TR/Prabhupada 0613 - Özellikle Özen Göstermemiz Gereken Altı Şey
Lecture on BG 2.13-17 -- Los Angeles, November 29, 1968
Nandarāṇī: Eve bakan kadınlar çocuklarını Kṛṣṇa bilincinde yetiştirdiğinde, bu Kṛṣṇa'ya dolaylı hizmet olarak görünüyor. Ona daha doğrudan mı hizmet etmeye çalışmalılar, bilirsiniz, belki tapınakta yemek pişirerek ya da bilirsiniz böyle daha direkt olarak, ya da çocuk yetiştirmek ve sadece hane işlevine sahip olmak, bu yeterli bir hizmet midir? Bu yeterli bir hizmet mi?
Prabhupāda: Evet, mesele Kṛṣṇa bilinçli olmamız. Elektiriklenmeye benzer. Bir kablo aracılığyla eketiriğe dokunmak, diğeri bir diğerine katılır, diğer bir kablo, dokunmak söz konusuysa, gerçeğe dayanan, o zaman heryerde elektirik olduğudur. Benzer şekilde Kṛṣṇa bilincimiz doğru bir şekilde bağlanmışsa, o zaman direkt ya da dolaylı söz konusu değildir. Çünkü mutlak dünyada fark yoktur. Doğru bağlantıya dokunur dokunmaz... Buna öğretmen öğrenci zinciri denir. Bağlantı birbiri ardına indiği için, aynı şekilde bağlanmış olan manevi öğretmene, buraya dokunacak olursak, o zaman elektrik bağlantısı vardır. Doğrudan ya da dolaylı söz konusu değildir. Evaṁ paramparā-prāptam imaṁ rājarṣayo viduḥ (BG 4.2). Yalnızca bağlantı kopmuş mu diye bakmak zorundayız. Bağlantı varsa, sıkıysa, o zaman elektrik hiç aksamadan gelecektir. Dolayısıyla koşullanmış halimizde bir sürü şüphe, bir sürü ima olacaktır. Ama size örneğini verdiğim gibi aynı şey, hemen sonuç almak için o kadar aceleci olmayın. Biz yalnızca takip etmek zorundayız. Takip etmek zorundayız. Tat-tat-karma-pravartanāt. Bu Rūpa Gosvāmī tarafından tavsiye edilir. Özel ihtimam göstermemiz gereken altı şey, ve Kṛṣṇa bilincinde mükemmel olmak için kaçınmamız gereken altı şey.

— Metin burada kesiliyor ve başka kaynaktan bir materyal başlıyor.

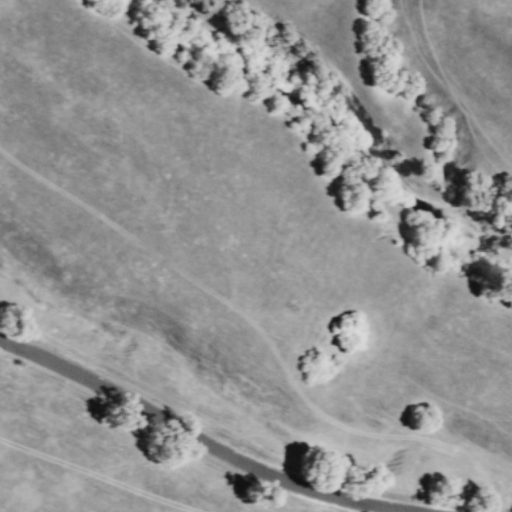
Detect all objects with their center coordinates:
river: (333, 110)
road: (196, 435)
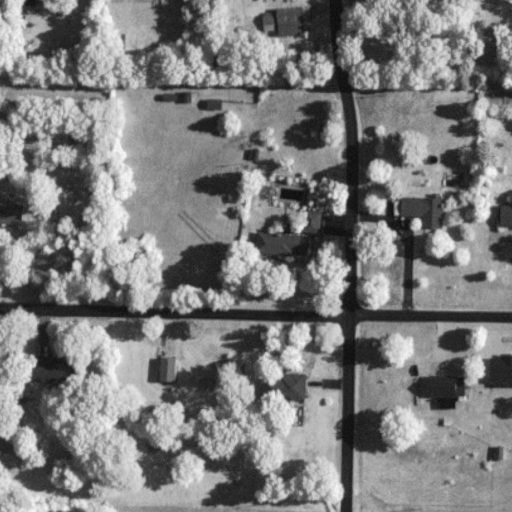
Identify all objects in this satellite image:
building: (290, 22)
building: (116, 51)
building: (424, 211)
building: (10, 214)
building: (312, 222)
building: (282, 245)
road: (347, 255)
road: (255, 311)
building: (168, 369)
building: (56, 370)
building: (285, 387)
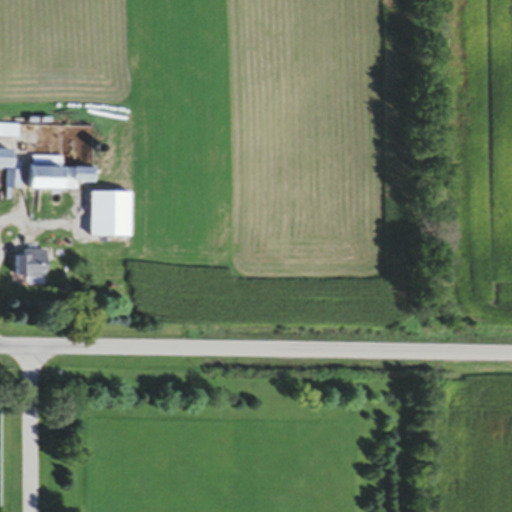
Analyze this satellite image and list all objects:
building: (49, 180)
building: (23, 268)
road: (256, 348)
road: (31, 429)
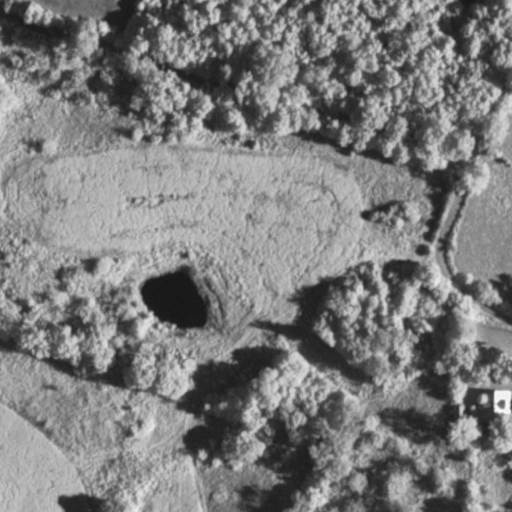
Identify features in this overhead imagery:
road: (322, 124)
building: (494, 406)
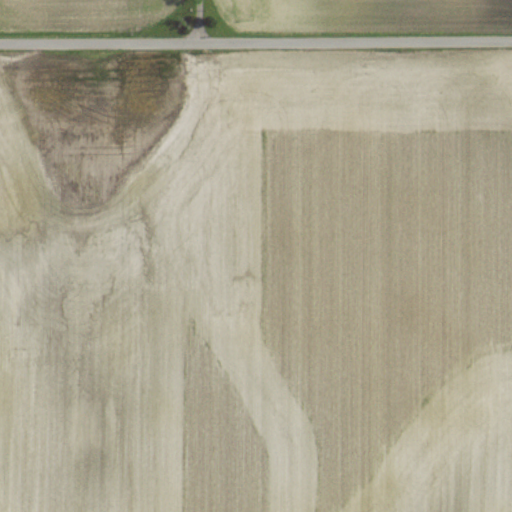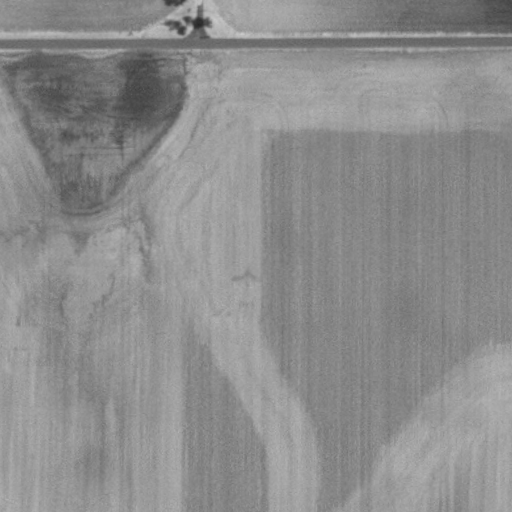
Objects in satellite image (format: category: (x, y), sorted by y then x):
road: (197, 21)
road: (256, 42)
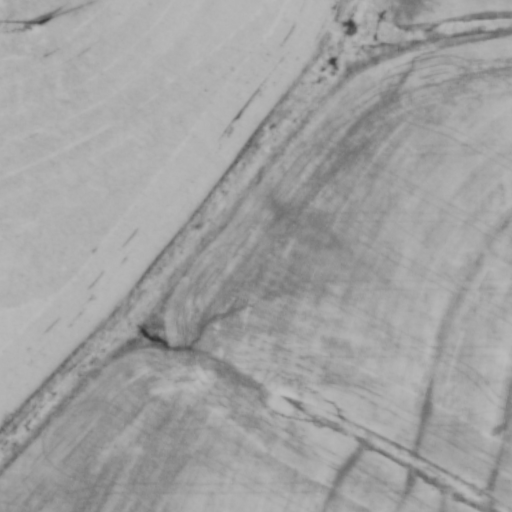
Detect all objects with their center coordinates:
power tower: (37, 19)
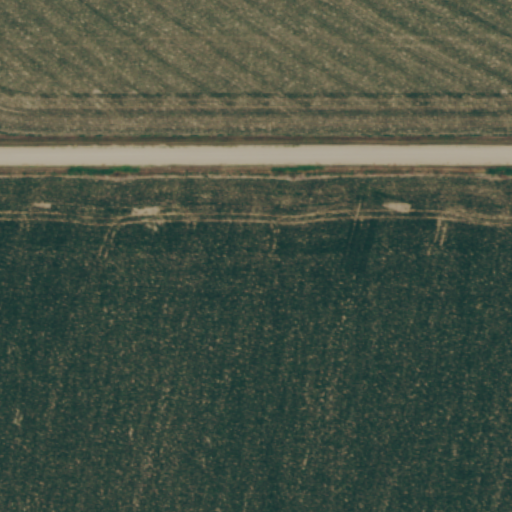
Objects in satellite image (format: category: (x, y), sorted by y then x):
road: (256, 159)
crop: (256, 343)
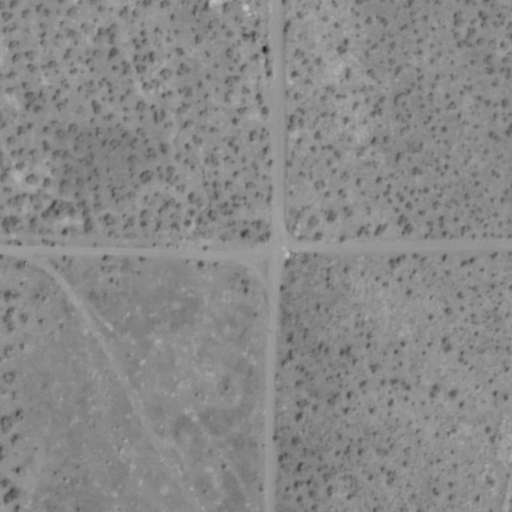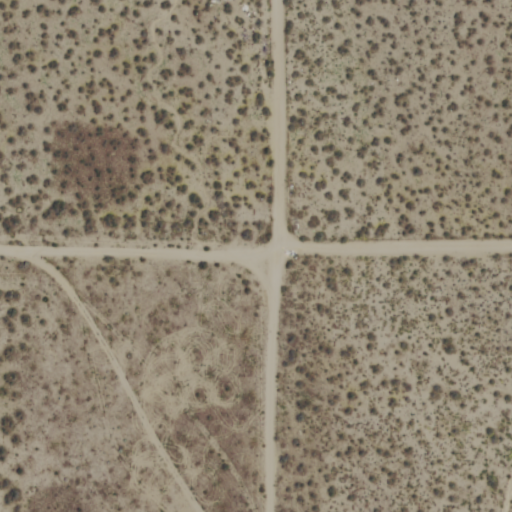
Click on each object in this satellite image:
road: (136, 248)
road: (392, 248)
road: (272, 255)
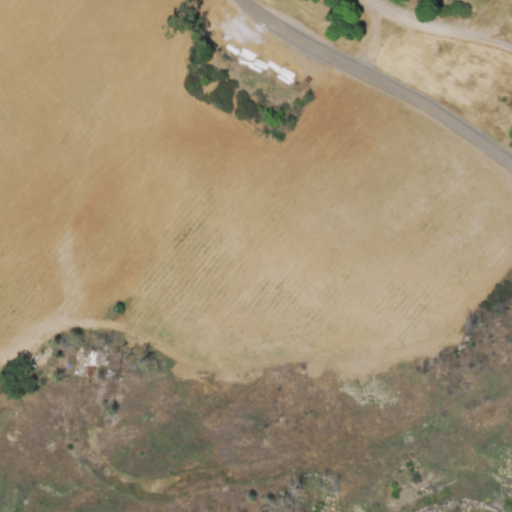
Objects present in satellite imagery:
building: (433, 0)
road: (374, 86)
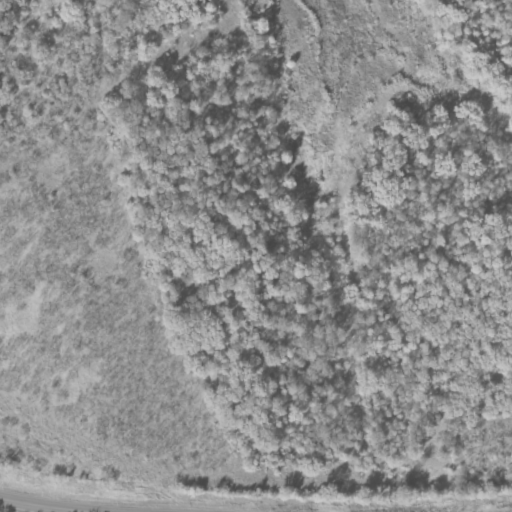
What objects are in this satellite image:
road: (55, 86)
road: (29, 507)
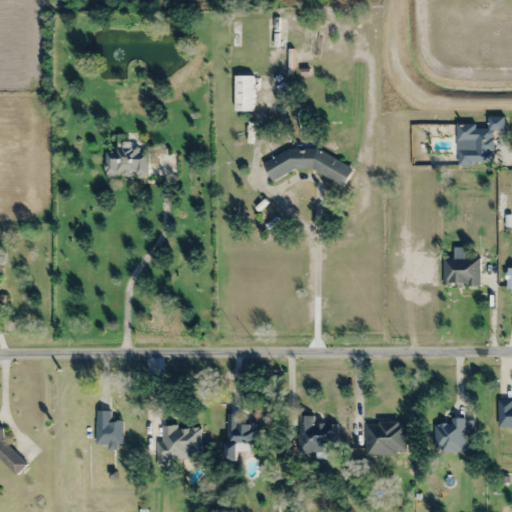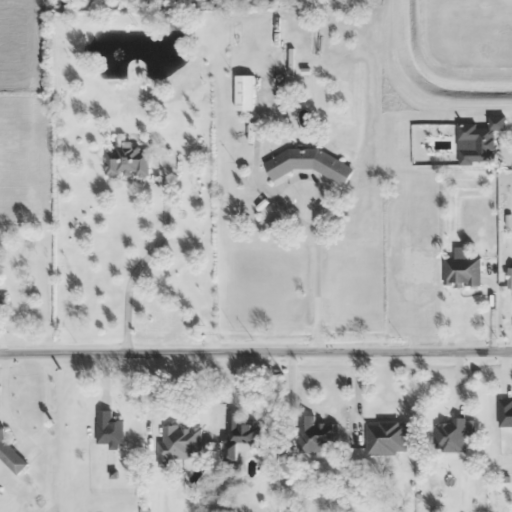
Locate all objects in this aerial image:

Yani So utsāhād dhairyān niścayāt.. İlk prensip kişinin çok hevesli olması gerektiğidir. Kṛṣṇa'nın şunu söylediğine inanmalıdır, na me bhaktaḥ praṇaśyati, "Benim adananım asla yenilmez." O halde "İçtenlikle Kṛṣṇa'nın adananı olayım. İçten bir şekilde Kṛṣṇa'nın adananı olmalıyım." Buna heves denir. Sonra dhairyāt. "Kṛṣṇa'nın adananı oldum, ama yine de mutlu hissetmiyorum. Bu nasıl oluyor?" Bu sebeple sabırlı olmak zorundasınız. Heves olmalı, aynı zamanda da sabırlı olmalısınız. Ve niścayāt. Niścayāt emin olmalısınız anlamıa gelir. "Ah, Kṛṣṇa Onun adananının asla yenilmeyeceğini söylemişti, o halde hiç şüphesiz yenilmeyeceğim, şimdi hissetmesem bile. Vazifemi yapayım." Utsāhād dhairyān niścayāt tat-tat-karma-pravartanāt. Ama vazifelerinizi tembihlendiği şekilde yapmak zorundasınız. Sato vṛtteḥ. Şöyle yapmamalısınız... İki yüzlülük olmamalı. Sato vṛtteḥ düz muamele, dosdoğru muamele anlamına gelir. Sato vṛtteḥ, ve sādhu-saṅge, ve adananların birlikteliğinde. Kişi hevesli olmalı, kişi sabırlı olmalı, kişi kendinden emin olmalı, kişi vazifelerini yerine getirmeli, kişi adananlarla birliktelik kurmalı ve kişi muamelelerinde çok dürüst olmalı. Altı şey. Bu altı şey varsa, kesin başarı.